Michael Cohen’s Guilty Pleas Give Democrats A New Line Of Attack Against Trump’s Supreme Court Pick

Red-state Democrats up for reelection may now have the grounds they need to oppose Trump’s Supreme Court nominee by linking him to the president’s perceived wrongdoing.

Brett Kavanaugh’s path to the Supreme Court was looking fairly smooth Tuesday afternoon, but after President Trump’s personal lawyer Michael Cohen pleaded guilty to eight federal charges — including campaign finance violations — Democrats felt they had gained new ground in fighting Kavanaugh’s nomination.

Democrats had been focused on at least trying to slow the nomination by engaging in an extended fight over access to thousands of documents from Kavanaugh’s time in the George W. Bush administration. The pivot to tying Kavanaugh to Cohen Wednesday morning was abrupt, with Senate Minority Leader Chuck Schumer calling for the Senate Judiciary Committee to delay the nomination hearings because Kavanaugh could one day be involved in hearing a case against the president.

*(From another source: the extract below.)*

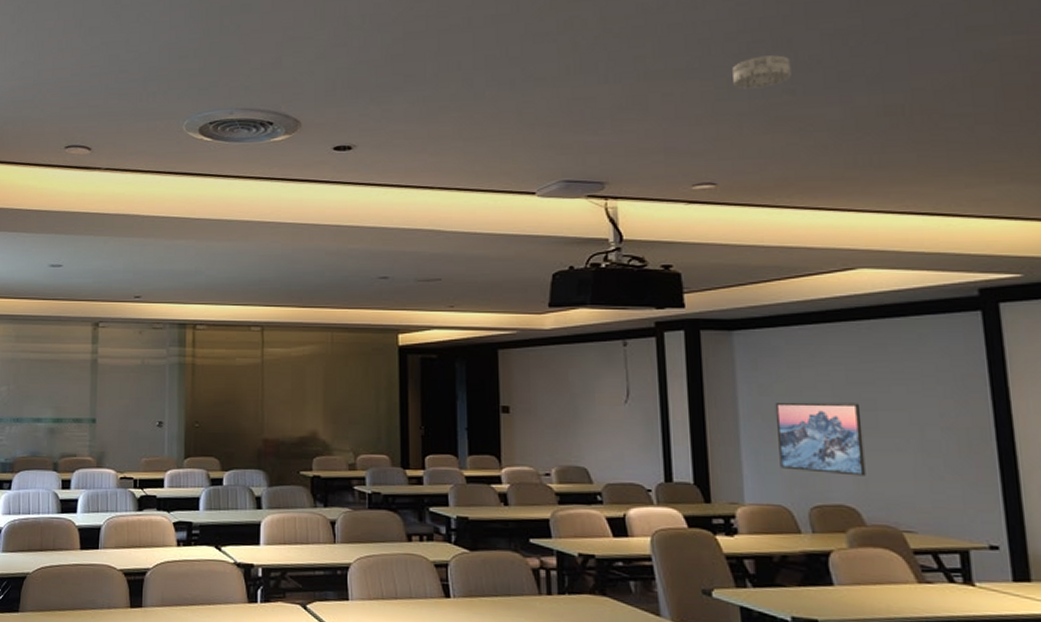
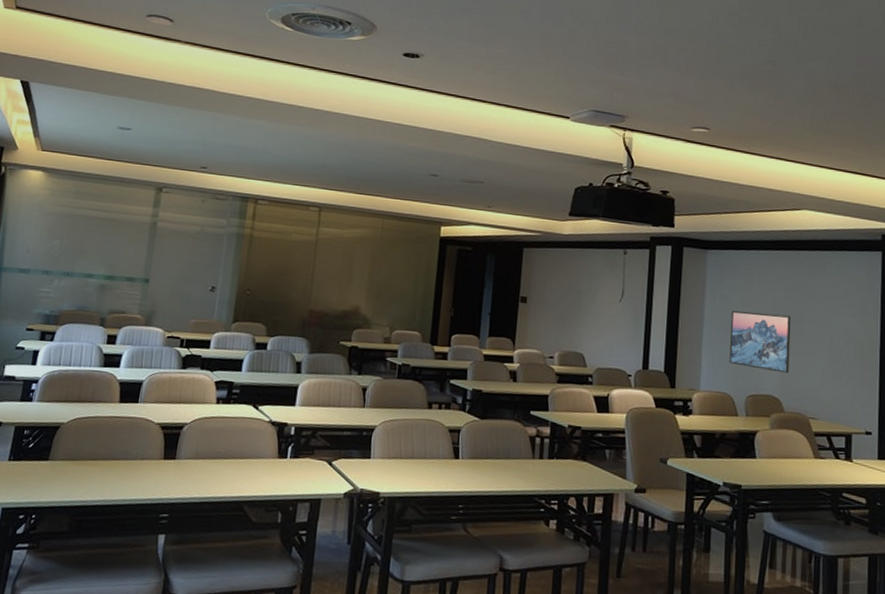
smoke detector: present [732,55,791,90] -> none [732,30,775,57]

“It is unseemly for the President of the United States to be picking a Supreme Court justice who could soon be, effectively, a juror in a case involving the president himself,” said Schumer.

Minority Whip Dick Durbin went even further, saying, “we are on the threshold of a constitutional crisis.” However, Judiciary chair Sen. Chuck Grassley refused to delay the hearings. Democratic Sens. Mazie Hirono and Ed Markey said Wednesday they would refuse to even meet with Kavanaugh. “He has been nominated by someone implicated, and all but named as a co-conspirator, in federal crimes,” tweeted Markey. Sen. Kamala Harris used similar phrasing, saying the confirmation should be delayed until the Cohen investigation concludes because Trump is an “unindicted co-conspirator in a felony criminal investigation.”

Cohen pleaded guilty to breaking campaign financing laws by making payments to buy the silence of two women who claimed to have had affairs with Trump. Cohen said he acted “in coordination with and at the direction of” an unspecified presidential candidate.

The news could also provide new grounds for red-state Democrats up for reelection this fall to oppose Kavanaugh. Democrats will need to be united and win over at least one Republican to bring down the nomination.

Out of the gate, the two-pronged attack against Kavanaugh was that he would overturn the right to an abortion and dismantle the Affordable Care Act and the pre-existing condition protections that come with it.

But it appeared not to be working on key swing senators, who rejected the popular notion that the Supreme Court is evenly split on abortion, with four justices who will reliably vote to uphold abortion protections and four justices who will reliably vote to allow new restrictions.

“I don’t think it is as clean as a four-and-four split,” said Alaska Sen. Lisa Murkowski, who is pro–abortion rights and seen as one of the Republicans most possible to flip.

Joe Manchin, a Democrat representing the right-leaning state of West Virginia, also dismissed the idea that Kavanaugh will necessarily be the swing vote on abortion. “I was a governor. I’ve put robes on people. You can’t predict how a person is going to vote,” he said.

This put Schumer in a bind. By branding Kavanaugh as the man who will overturn Roe v. Wade, it would look bad if a handful of Democrats end up voting for him. Yet Democratic senators up for election in states won by Trump — like Manchin, Joe Donnelly of Indiana, Heidi Heitkamp of North Dakota, Jon Tester of Montana, and Claire McCaskill of Missouri — will be under intense pressure to approve the confirmation.

The confirmation fight had increasingly become about process (the documents), but Tuesday’s development provides a new angle — corruption! indictments! — arguably something voters will pay more attention to than memo transparency.

Still, the day after the Cohen news, red-state Democrats mostly stuck to the line about needing to see more information. Manchin even said he opposed pausing the nomination. “I’m not in favor. I think we need to do our job. All of us have a job to do,” he said.

But the lines of attack are already changing. Schumer highlighted that Kavanaugh has argued that presidents should not be subject to civil lawsuits or criminal investigations while in office, and that impeachment is the proper remedy for presidential abuses.

Schumer painted Kavanaugh as someone who believes presidents are “virtually above the law.” This allows Democrats to attempt to tie Kavanaugh directly to Trump — and possible Trump misdeeds. “At this moment in our nation’s history,” Schumer said, “the Senate should not confirm a man to the bench who believes that presidents are virtually beyond accountability.”